● **Required actions**
1. In the speedometer cable post, what should the cable core be lightly lubed with before it goes back into the housing?
2. List every cleaning or lubricating product the speedometer cable post names, including any it advises against.

● **Selected excerpt**
══════
Both times I've driven it the last two days, it has gotten much quieter after driving for a while, but just a couple hours ago I went to take it around the neighborhood for a friend and it was as loud as it started yesterday the entire time, and never got better.
I also know it's the cable because when it starts and gets louder, the speed needle gets incredibly wavy and inaccurate. Whereas when the noise quiets down or stops completely(typically at lower speeds), it gets much more stable and accurate.
I have heard that speedometer cables need grease, and can actually be re-lubed when they get wavy, which is a sign of age and dryness.........can I do that with this thing? How? I have a grease gun for grease zerks, will that help me out?
The cable core may need replacing,which is easy.I had to replace my entire core/outer housing,as the cable broke,and I couldn't remove one of the broken pieces.Do you have the factory manual?You would not want to use chasiss grease.Remove the entire cable assembly by disconnecting it at the back of the speedo,and at the transmission.Remove from truck ,lay it out flat,pull out the core if possible,examine,and if not frayed or damaged,clean and degrease it.Degrease cable housing,by spraying plenty of carb cleaner into it,till it runs clear.Run the core through it,to assure removal of dried grease and dirt,Repeat as necessary,untill everything is clean.Finish up by lightly lubing the core with a white lithium grease,re-insert into housing,re-install on truck.That's how I did mine.
Edit note:Some people use graphite lubricant,instead of white lithium grease.
══════
● **Entries supplied**
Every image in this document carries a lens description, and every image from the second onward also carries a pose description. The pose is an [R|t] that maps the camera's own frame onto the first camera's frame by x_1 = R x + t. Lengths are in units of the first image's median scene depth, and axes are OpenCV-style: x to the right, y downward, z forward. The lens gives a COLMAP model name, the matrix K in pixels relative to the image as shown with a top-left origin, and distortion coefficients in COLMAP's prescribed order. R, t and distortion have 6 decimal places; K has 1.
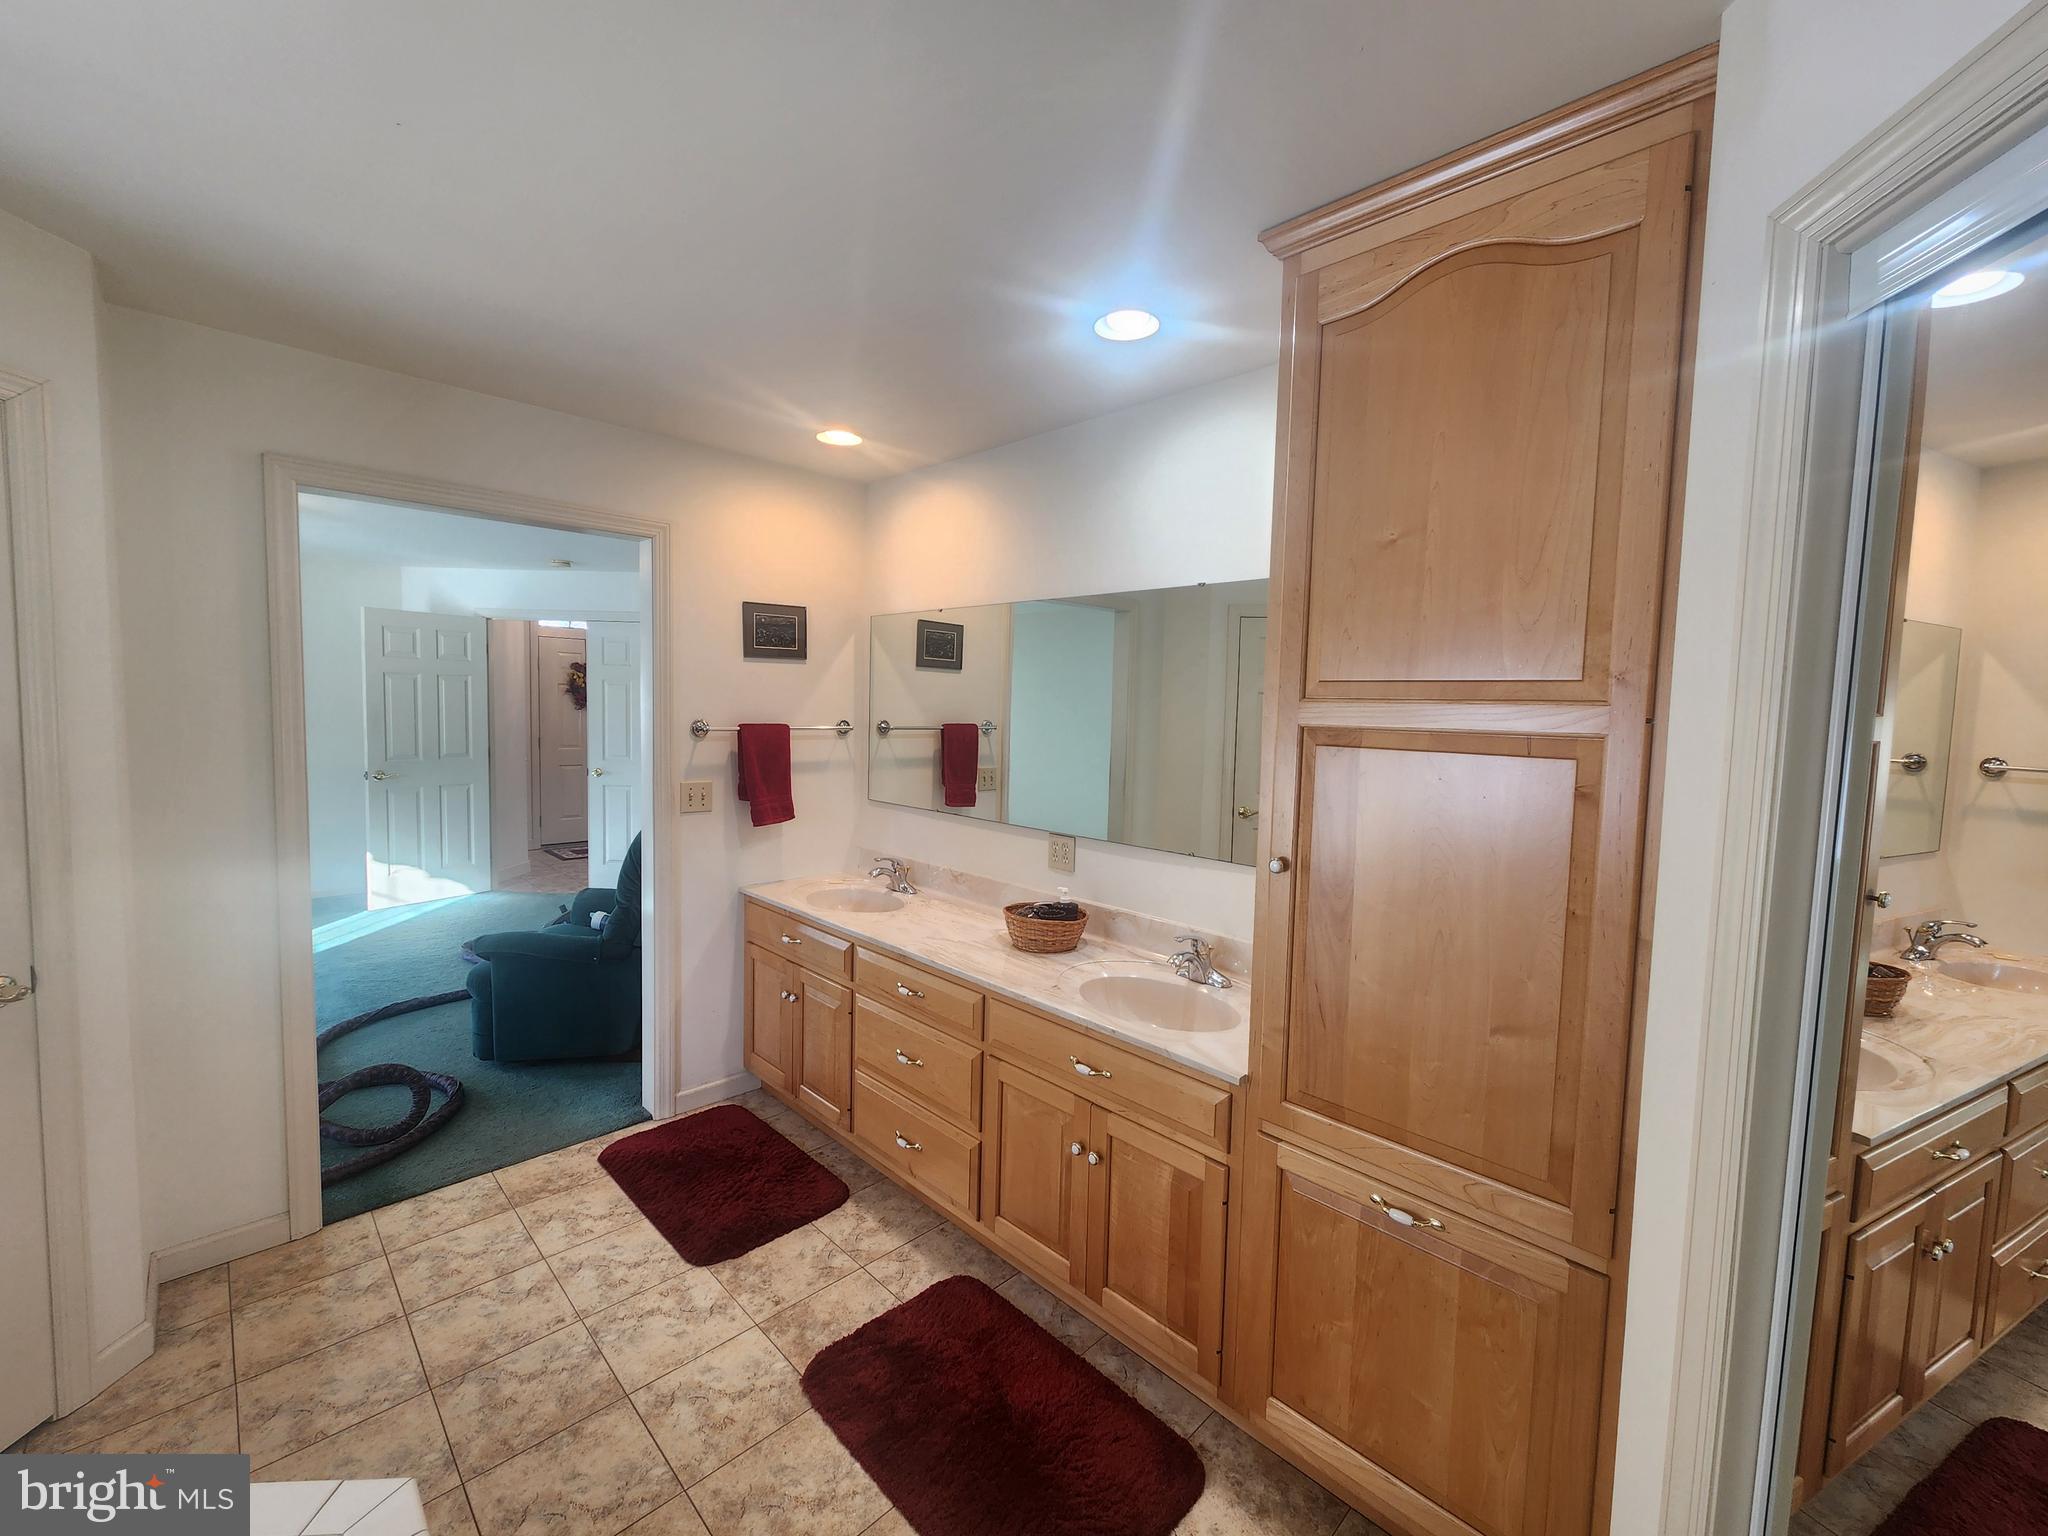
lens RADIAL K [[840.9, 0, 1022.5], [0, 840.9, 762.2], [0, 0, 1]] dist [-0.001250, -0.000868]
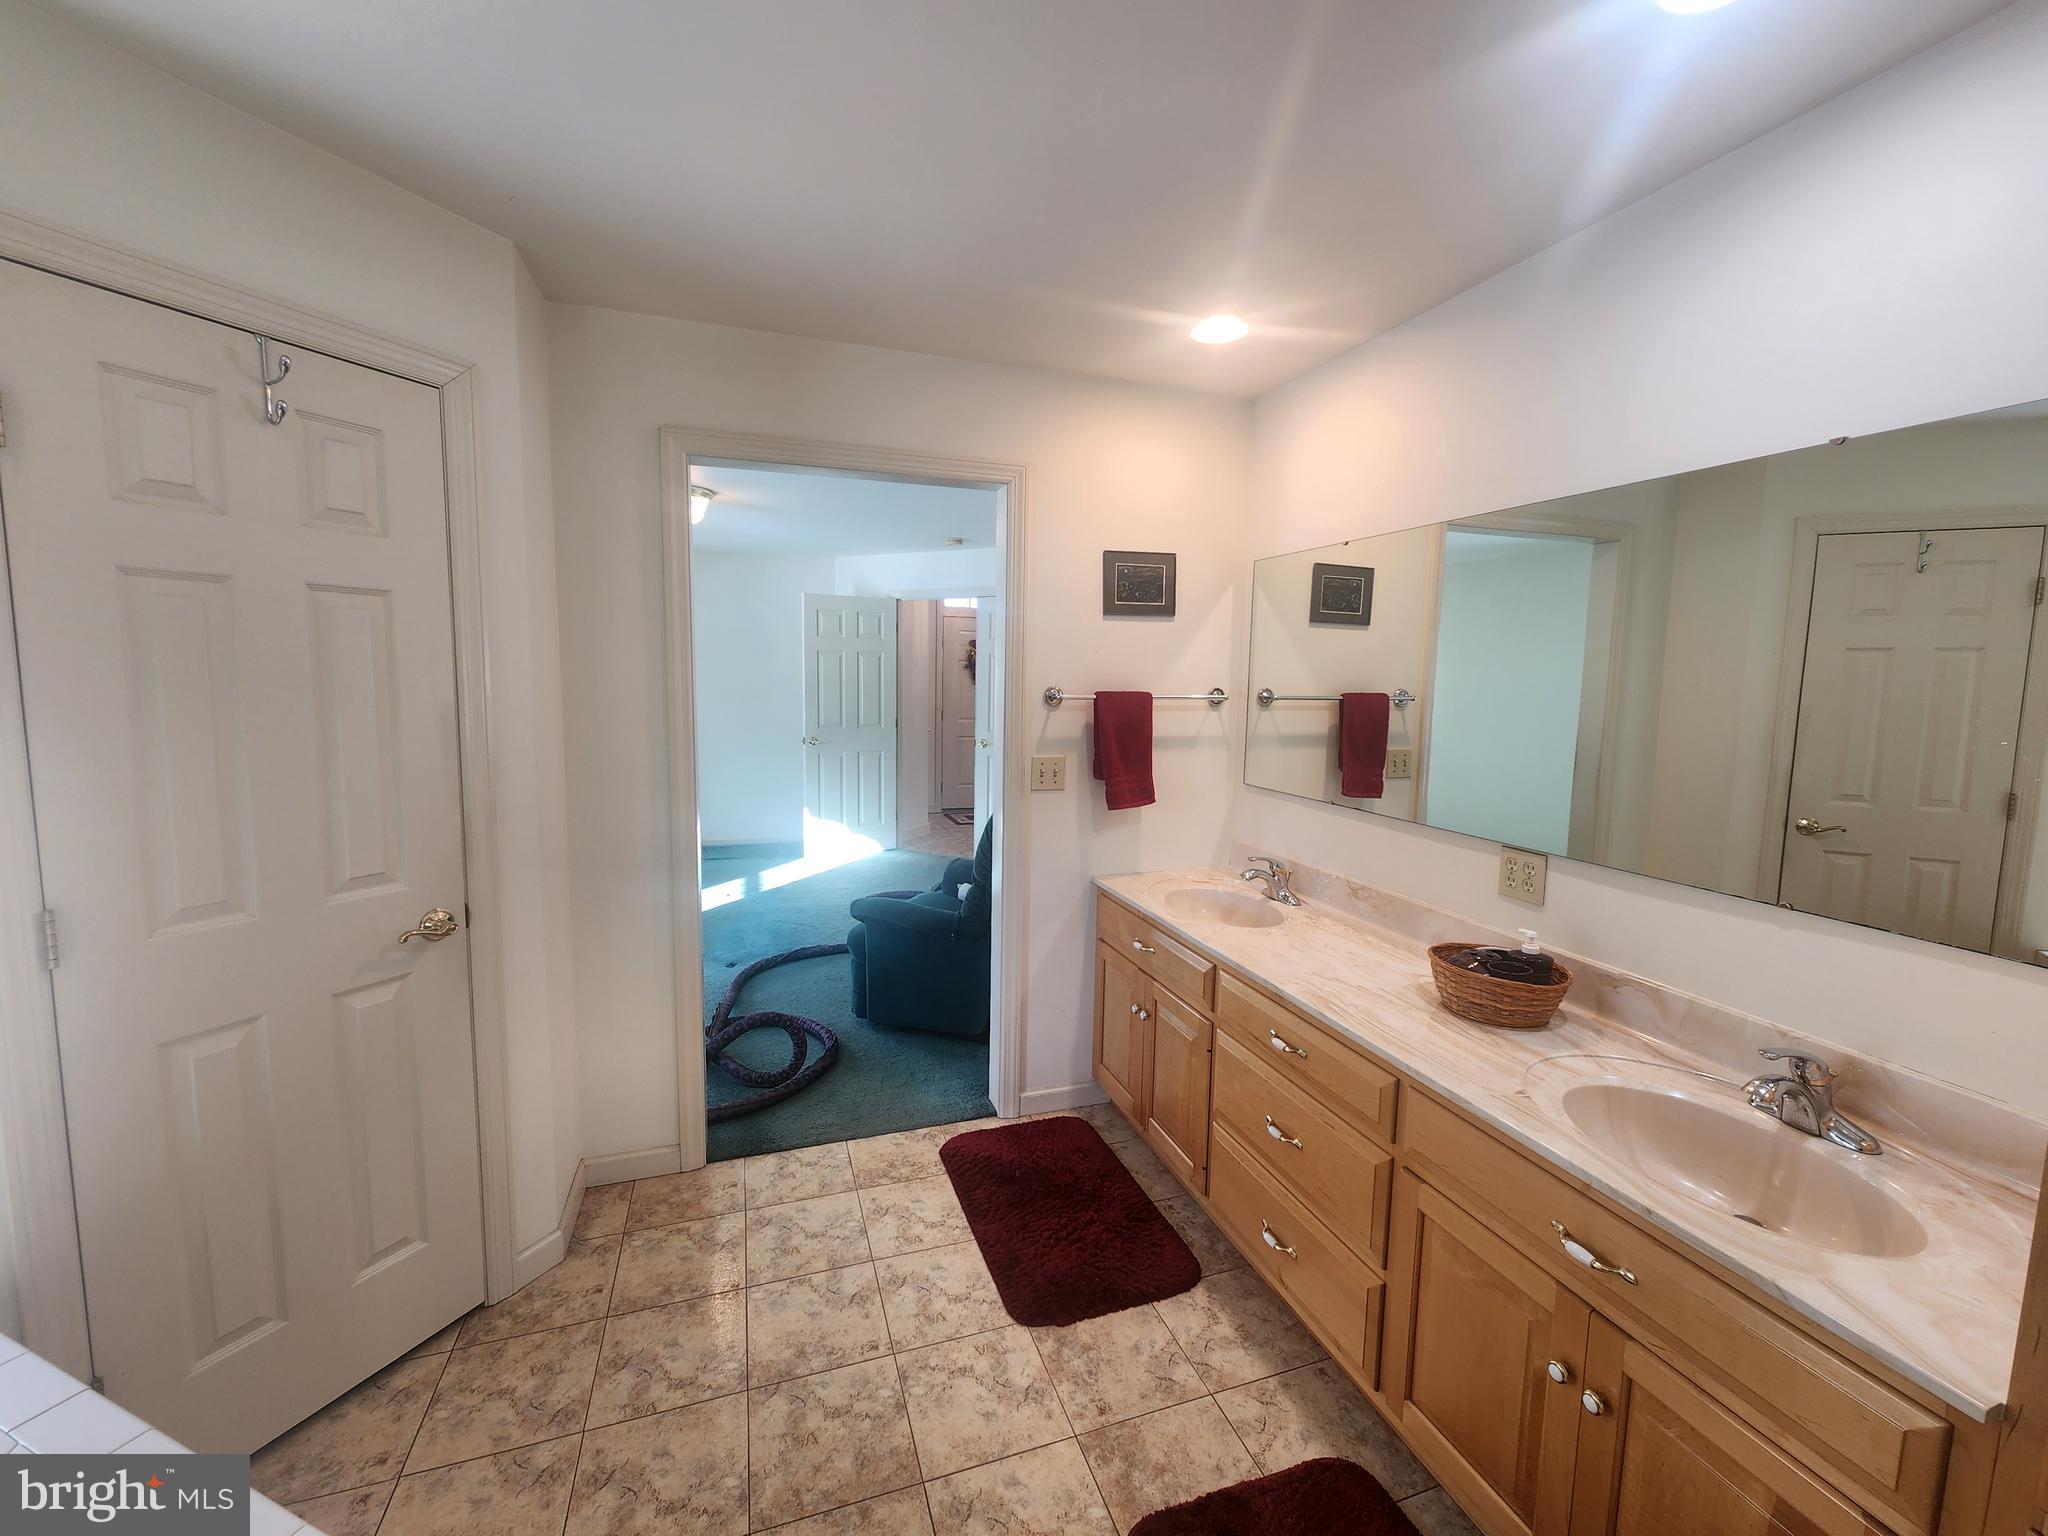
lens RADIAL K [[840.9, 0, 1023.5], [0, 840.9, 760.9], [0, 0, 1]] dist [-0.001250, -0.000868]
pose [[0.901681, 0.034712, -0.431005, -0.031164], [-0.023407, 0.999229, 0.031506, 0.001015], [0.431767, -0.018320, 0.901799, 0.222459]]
══════
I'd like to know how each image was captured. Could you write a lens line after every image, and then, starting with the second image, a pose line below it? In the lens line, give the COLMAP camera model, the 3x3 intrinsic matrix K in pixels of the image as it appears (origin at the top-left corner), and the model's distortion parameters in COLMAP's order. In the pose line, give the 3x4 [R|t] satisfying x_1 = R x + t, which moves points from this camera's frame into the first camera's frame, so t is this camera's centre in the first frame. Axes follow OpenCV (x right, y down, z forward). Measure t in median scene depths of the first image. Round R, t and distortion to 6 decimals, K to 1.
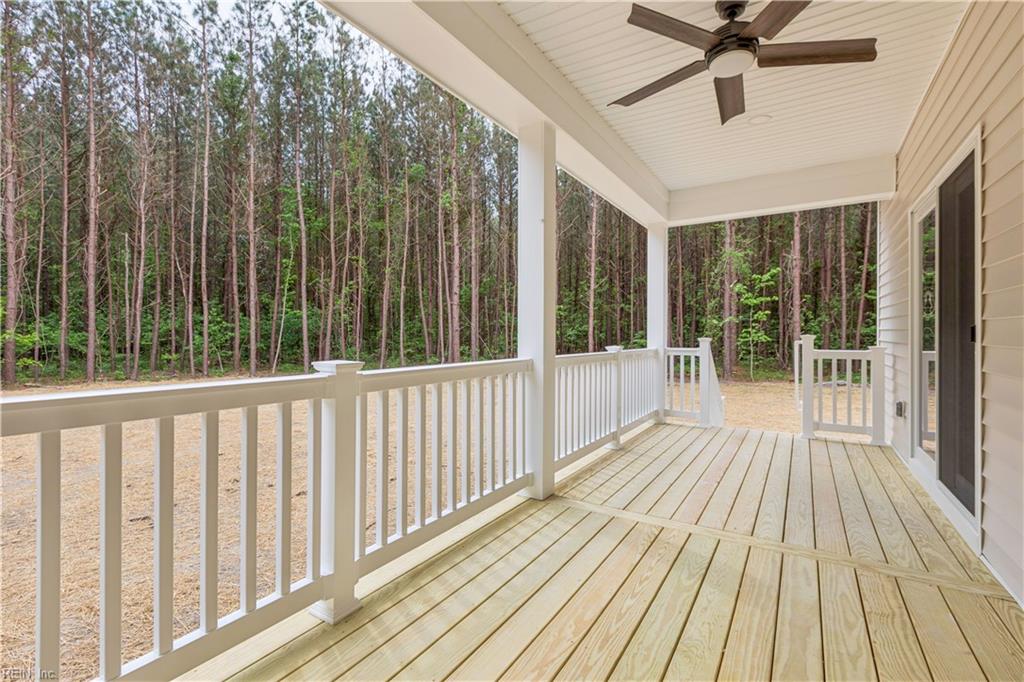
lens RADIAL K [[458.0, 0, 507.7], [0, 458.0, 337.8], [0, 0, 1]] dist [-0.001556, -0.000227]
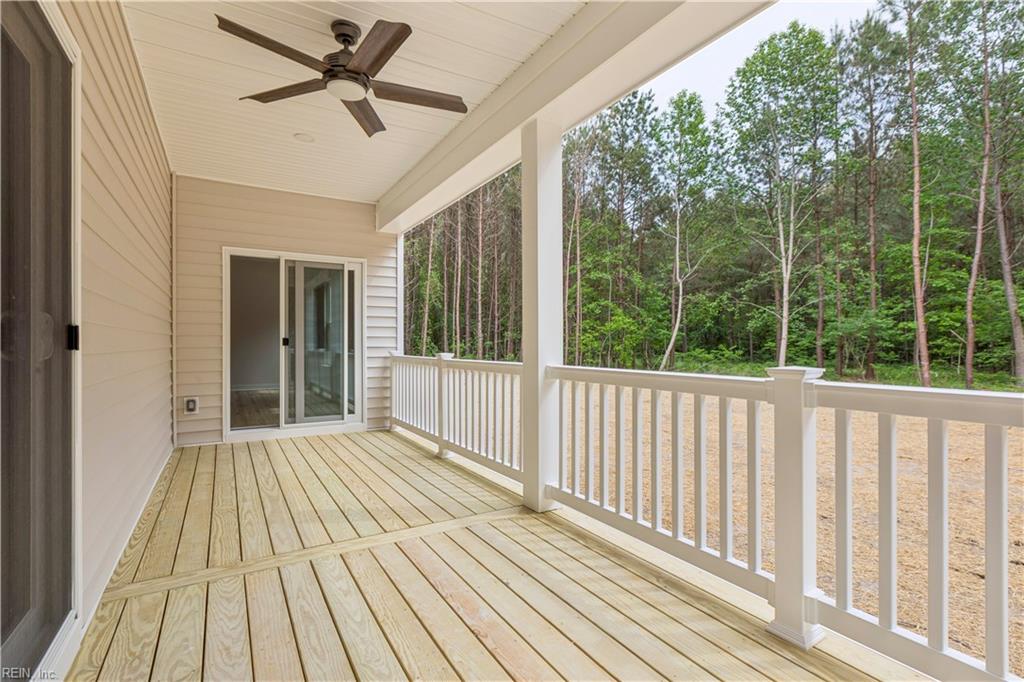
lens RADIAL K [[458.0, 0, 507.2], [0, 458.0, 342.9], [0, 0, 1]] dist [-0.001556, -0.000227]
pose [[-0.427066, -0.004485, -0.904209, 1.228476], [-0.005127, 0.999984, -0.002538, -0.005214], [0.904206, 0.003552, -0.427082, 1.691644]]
══════
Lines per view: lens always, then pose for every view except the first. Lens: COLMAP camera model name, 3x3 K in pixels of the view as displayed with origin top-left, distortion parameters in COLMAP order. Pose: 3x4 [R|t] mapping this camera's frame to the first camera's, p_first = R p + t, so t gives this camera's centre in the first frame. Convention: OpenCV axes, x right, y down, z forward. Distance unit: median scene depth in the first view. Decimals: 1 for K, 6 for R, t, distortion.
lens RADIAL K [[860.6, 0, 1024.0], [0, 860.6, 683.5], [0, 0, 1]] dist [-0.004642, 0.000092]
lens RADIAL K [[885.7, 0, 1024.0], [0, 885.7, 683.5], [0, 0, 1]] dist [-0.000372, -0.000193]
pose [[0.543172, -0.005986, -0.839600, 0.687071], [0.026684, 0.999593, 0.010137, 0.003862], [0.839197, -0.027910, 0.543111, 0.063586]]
══════
● **Solutions for each task**
1. White lithium grease.

2.
- Chassis grease (advised against)
- Carb cleaner
- White lithium grease
- Graphite lubricant